Listed records >>
◇ ◇ ◇ ◇ ◇ ◇ ◇

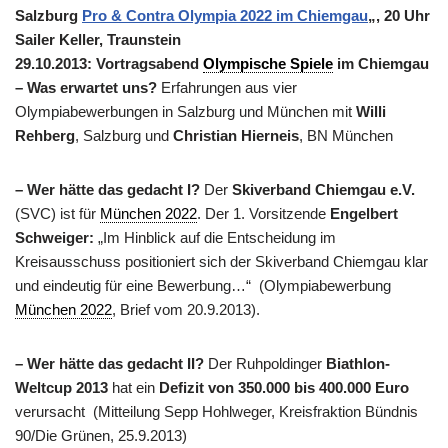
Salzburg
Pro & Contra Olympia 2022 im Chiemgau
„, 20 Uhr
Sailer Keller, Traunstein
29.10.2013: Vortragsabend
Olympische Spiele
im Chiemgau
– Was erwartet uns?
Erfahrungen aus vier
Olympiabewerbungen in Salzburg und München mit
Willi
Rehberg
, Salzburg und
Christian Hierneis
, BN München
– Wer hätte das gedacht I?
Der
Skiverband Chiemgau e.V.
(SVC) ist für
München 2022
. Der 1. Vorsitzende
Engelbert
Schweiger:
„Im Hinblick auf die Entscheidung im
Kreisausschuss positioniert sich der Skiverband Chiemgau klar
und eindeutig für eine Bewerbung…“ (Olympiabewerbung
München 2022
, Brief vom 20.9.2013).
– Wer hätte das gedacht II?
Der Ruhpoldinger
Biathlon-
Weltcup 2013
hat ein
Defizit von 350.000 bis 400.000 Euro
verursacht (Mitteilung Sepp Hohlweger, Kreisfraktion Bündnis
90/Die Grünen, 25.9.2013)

◇ ◇ ◇ ◇ ◇ ◇ ◇

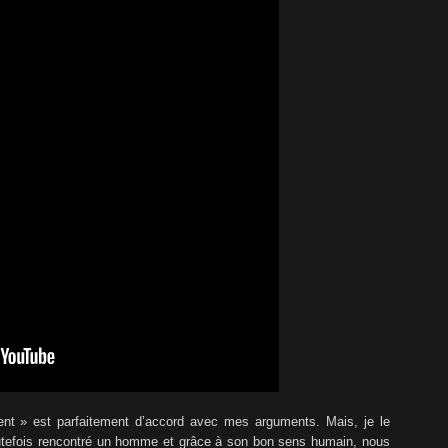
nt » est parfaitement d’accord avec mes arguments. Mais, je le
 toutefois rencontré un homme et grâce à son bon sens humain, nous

◇ ◇ ◇ ◇ ◇ ◇ ◇

Written task >>
Return, character for character, the lines of the material from the line that contains "Mais, je le" up to and including the line that contains "toutefois rencontré un".

Exercise answer >>
nt » est parfaitement d’accord avec mes arguments. Mais, je le
 toutefois rencontré un homme et grâce à son bon sens humain, nous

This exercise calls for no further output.